In the deepest throes of grief, I didn’t actively eat as much as I allowed myself to be fed.

• • •

My mom was buried on a gentle slope in a veterans’ cemetery in Dayton, Ohio, the place where my retired Air Force dad will someday join her. The cemetery staff plowed through the snow to make room for our cars. They rolled out fake grass where my mom’s coffin rested during the brief service. There was a small shelter, but the wind was punishing, and I howled in pain. I had never felt so cold.

During the sad, angry days that followed, my brother polished off a chocolate cake, while my sister dipped ridged potato chips into bowls of fluffy mashed potatoes and fed them to me.

“If only we could add another form of potato to this,” I said. “Then I’d be happy.”

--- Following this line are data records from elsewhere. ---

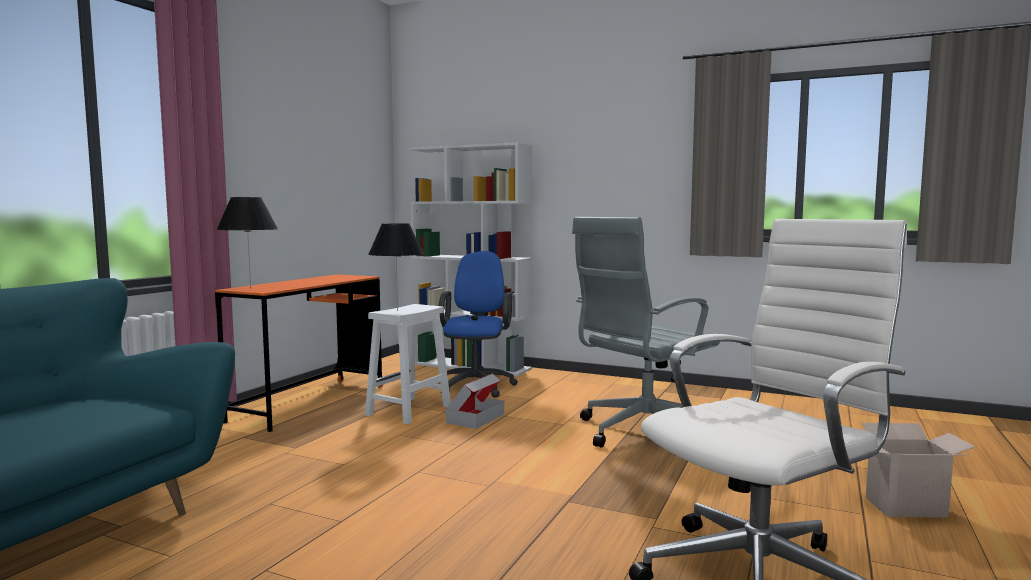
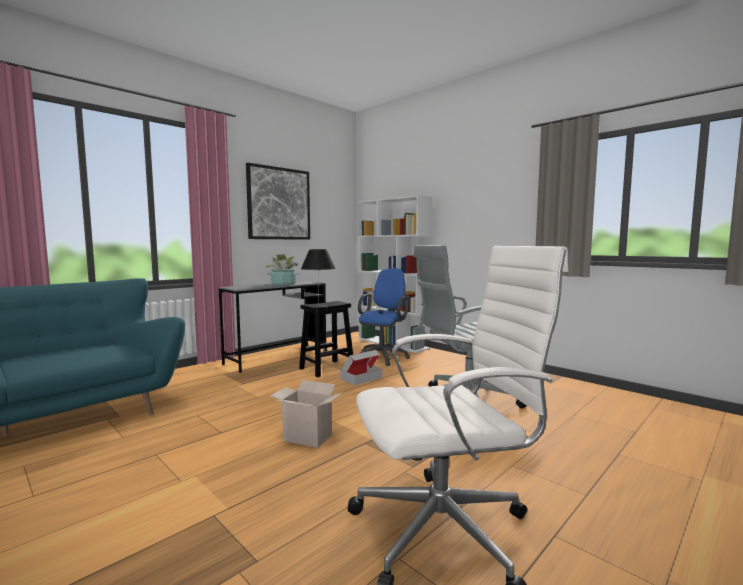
camera: 20 degrees right, 0 degrees up
orange desk [215,274,383,432] -> grey desk [219,281,327,373]
black table lamp [216,197,278,289] -> none
white stool [365,304,451,425] -> black stool [299,301,353,377]
cardboard box [862,423,975,518] -> cardboard box moved to [270,380,342,448]
none -> picture [246,163,310,240]
none -> potted plant [265,254,300,285]

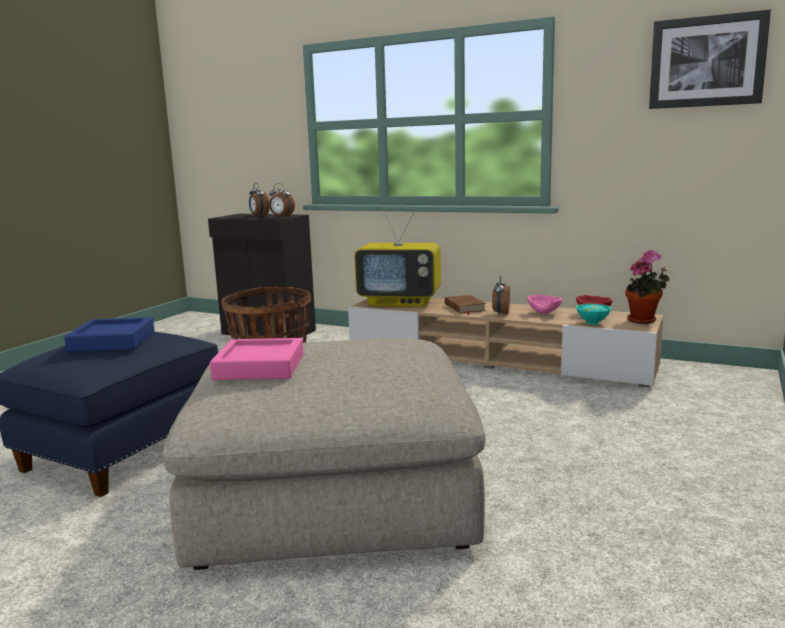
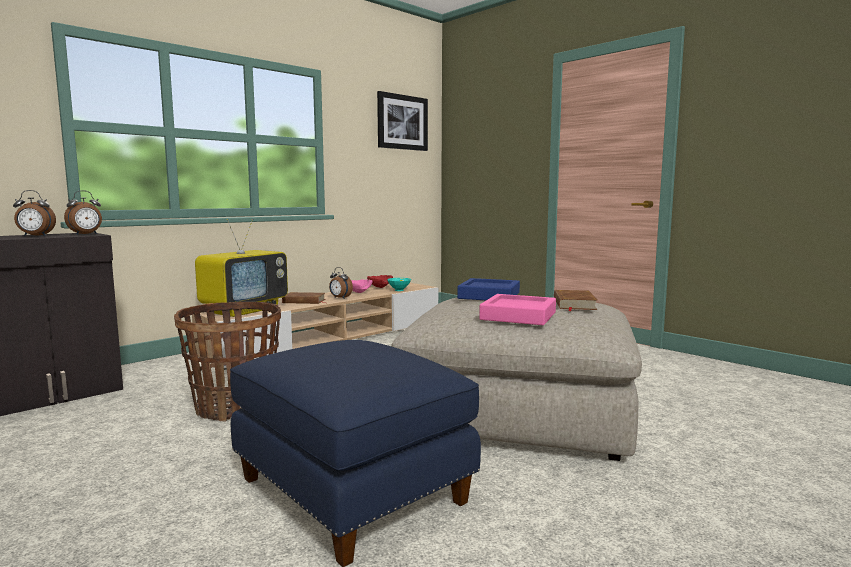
camera: 70 degrees left, 5 degrees down
blue tray [64,317,154,352] -> blue tray moved to [457,278,520,300]
potted plant [625,250,670,324] -> none
none -> brown book [554,290,597,311]

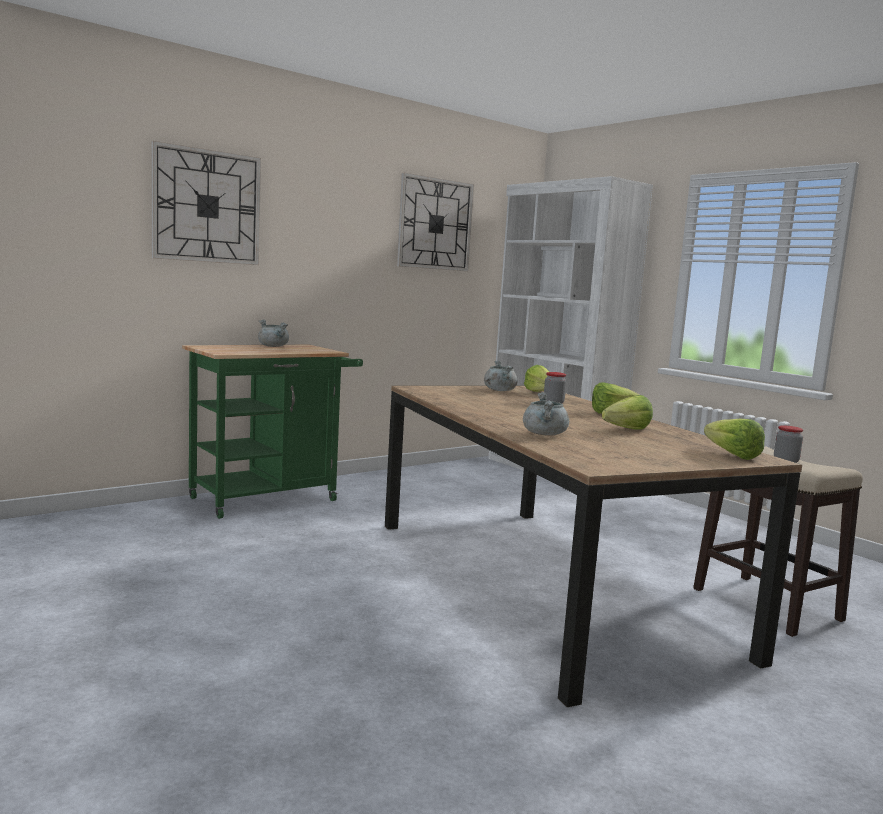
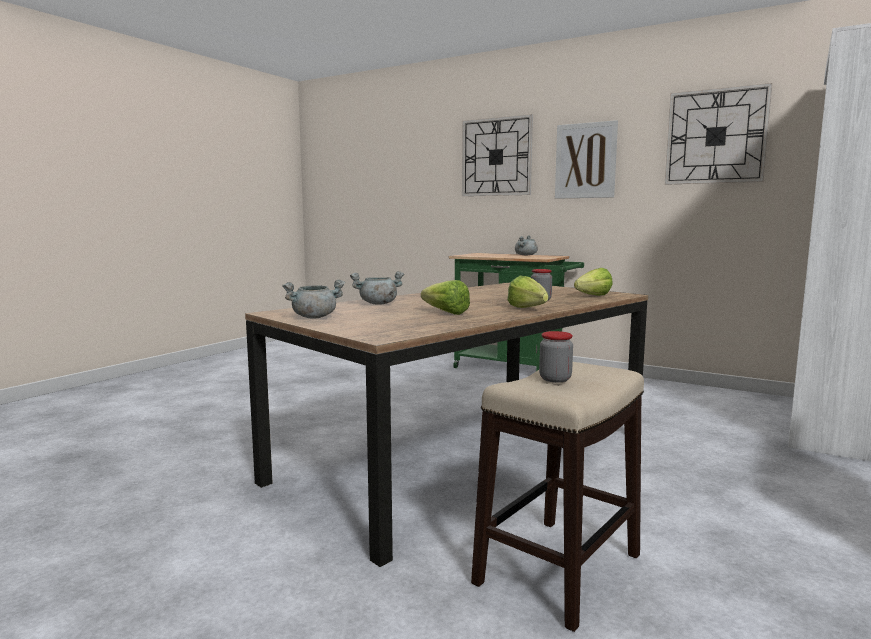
camera: 70 degrees right, 0 degrees up
grey cooking pot [484,360,518,391] -> grey cooking pot moved to [282,280,345,318]
lettuce [704,418,765,460] -> none
none -> picture [555,120,618,199]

But the truth was that I could not eat enough comfort food to feel comforted.

With all the dishes that were generously cooked and brought to my home, nothing could satisfy what I felt—a wild, heavy hunger, almost as powerful as what my mother felt as her body betrayed her—and nothing ever would.

Our mother was German. She came from the land that coined the term kummerspeck or “grief bacon”—excess weight gained from emotional overeating. As her offspring, we understood that concept so well, this eating to fill all the empty spaces.

Our neighbors instinctively knew it too, which explained all the noodles, cakes and salad, the freezer full of casseroles, and the counter full of bread. They simply wanted us to be full again.